CorrelationReducer¶

class paralytics.CorrelationReducer(thresh=0.8, method='pearson')[source]¶

Bases: sklearn.base.BaseEstimator, sklearn.base.TransformerMixin

Removes correlated columns exceeding the thresh value.

Parameters

method: string, optional (default=’pearson’)

Compute pairwise correlation of columns, excluding NA/null values (based on pandas.DataFrame.corr).

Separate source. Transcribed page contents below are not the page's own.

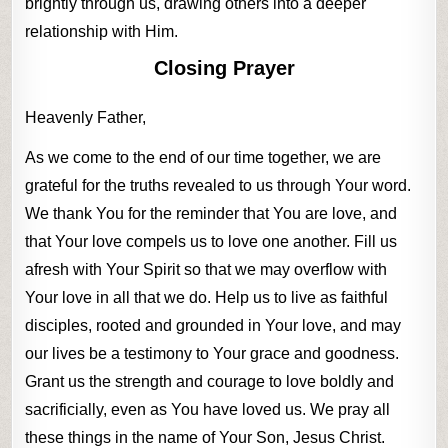
brightly through us, drawing others into a deeper
relationship with Him.
Closing Prayer
Heavenly Father,
As we come to the end of our time together, we are
grateful for the truths revealed to us through Your word.
We thank You for the reminder that You are love, and
that Your love compels us to love one another. Fill us
afresh with Your Spirit so that we may overflow with
Your love in all that we do. Help us to live as faithful
disciples, rooted and grounded in Your love, and may
our lives be a testimony to Your grace and goodness.
Grant us the strength and courage to love boldly and
sacrificially, even as You have loved us. We pray all
these things in the name of Your Son, Jesus Christ.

thresh: float, optional (default=.8)

Threshold value after which further rejection of variables is discontinued.

Attributes

correlated_cols_: list: List of correlated features from a given dataset that exceeded thresh.

Methods Summary

`fit`(self, X[, y])	Fits columns with a correlation coefficients exceeding the threshold.
`transform`(self, X)	Apply feature selection based on correlation coefficients.

Methods Documentation

fit(self, X, y=None)[source]¶

Fits columns with a correlation coefficients exceeding the threshold.

Parameters

X: DataFrame, shape = (n_samples, n_features): Input data, where n_samples is the number of samples and n_features is the number of features.
y: Ignore

Returns

transform(self, X)[source]¶

Apply feature selection based on correlation coefficients.

Removes correlated features with coefficient higher than the threshold value.

Parameters

X: DataFrame, shape = (n_samples, n_features): Input data on which variables elimination will be applied.

Returns

X_new: DataFrame, shape = (n_samples, n_features_new): X data with variables remaining after applying feature elimination.